YOUR OBJECTIVE:
Please show every line in the listing below that contains the string "Комментарии", copying each such line in full.

(Dataset entries)
++++
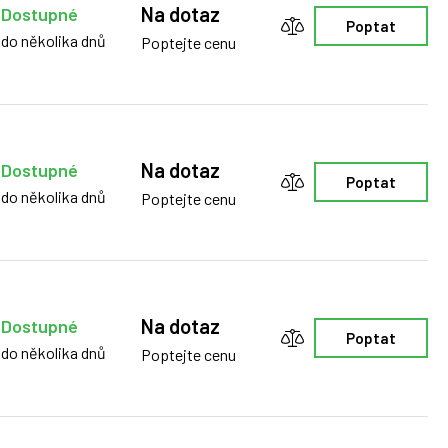
Na dotaz
Dostupné
Poptat
do několika dnů
Poptejte cenu
Na dotaz
Dostupné
Poptat
do několika dnů
Poptejte cenu
Na dotaz
Dostupné
Poptat
do několika dnů
Poptejte cenu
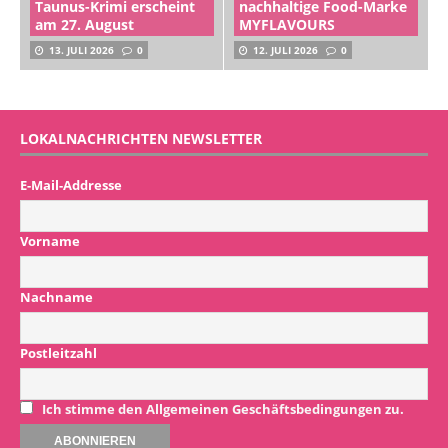
Taunus-Krimi erscheint
nachhaltige Food-Marke
am 27. August
MYFLAVOURS
13. JULI 2026
0
12. JULI 2026
0
LOKALNACHRICHTEN NEWSLETTER
E-Mail-Addresse
Vorname
Nachname
Postleitzahl
Ich stimme den Allgemeinen Geschäftsbedingungen zu.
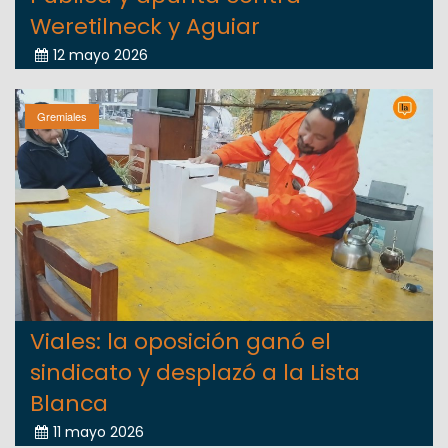
Weretilneck y Aguiar
12 mayo 2026
Gremiales
Viales: la oposición ganó el
sindicato y desplazó a la Lista
Blanca
11 mayo 2026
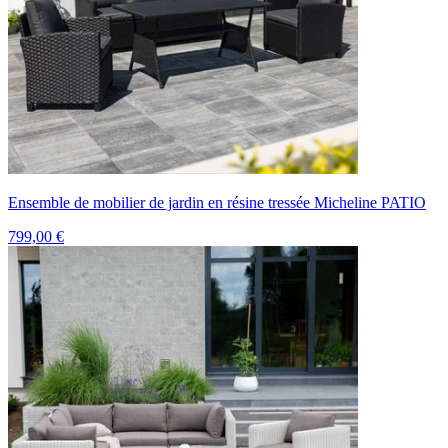
Ensemble de mobilier de jardin en résine tressée Micheline PATIO
799,00 €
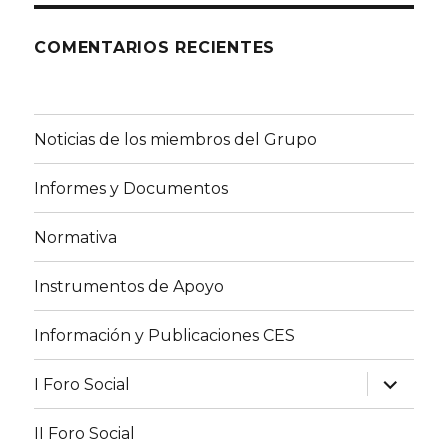
COMENTARIOS RECIENTES
Noticias de los miembros del Grupo
Informes y Documentos
Normativa
Instrumentos de Apoyo
Información y Publicaciones CES
expande
I Foro Social
el
menú
inferior
II Foro Social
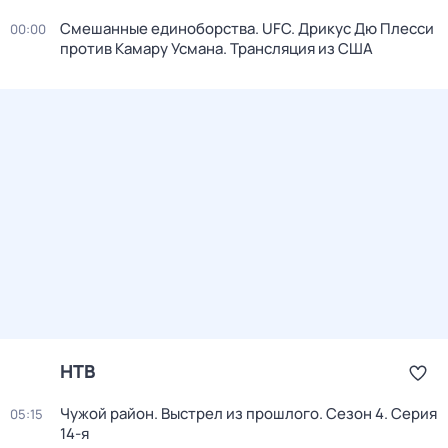
Смешанные единоборства. UFC. Дрикус Дю Плесси
00:00
против Камару Усмана. Трансляция из США
НТВ
Чужой район. Выстрел из прошлого
. Сезон 4
. Серия
05:15
14-я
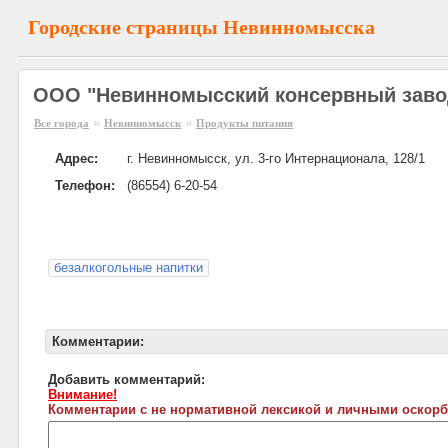
Городские страницы Невинномысска
ООО "Невинномысский консервный заво
»
»
Все города
Невинномысск
Продукты питания
Адрес:
г. Невинномысск, ул. 3-го Интернационала, 128/1
Телефон:
(86554) 6-20-54
безалкогольные напитки
Комментарии:
Добавить комментарий:
Внимание!
Комментарии с не нормативной лексикой и личными оскорб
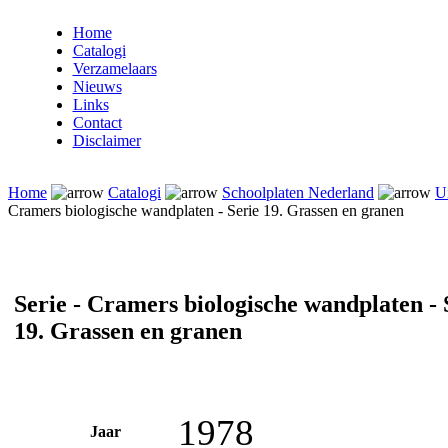
Home
Catalogi
Verzamelaars
Nieuws
Links
Contact
Disclaimer
Home
Catalogi
Schoolplaten Nederland
U
Cramers biologische wandplaten - Serie 19. Grassen en granen
Serie - Cramers biologische wandplaten - 
19. Grassen en granen
1978
Jaar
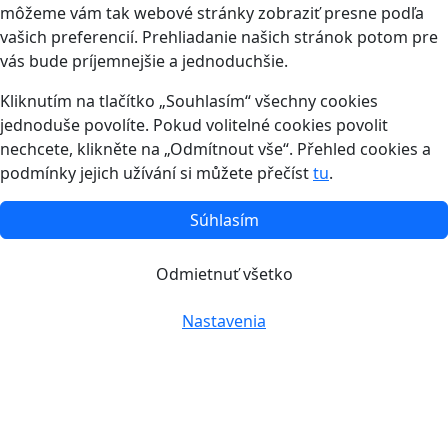
môžeme vám tak webové stránky zobraziť presne podľa
vašich preferencií. Prehliadanie našich stránok potom pre
vás bude príjemnejšie a jednoduchšie.
Kliknutím na tlačítko „Souhlasím“ všechny cookies
jednoduše povolíte. Pokud volitelné cookies povolit
nechcete, klikněte na „Odmítnout vše“. Přehled cookies a
podmínky jejich užívání si můžete přečíst
tu
.
Súhlasím
Odmietnuť všetko
Nastavenia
++++
YOUR RESPONSE:
Комментарии:
Комментарии с не нормативной лексикой и личными оскорб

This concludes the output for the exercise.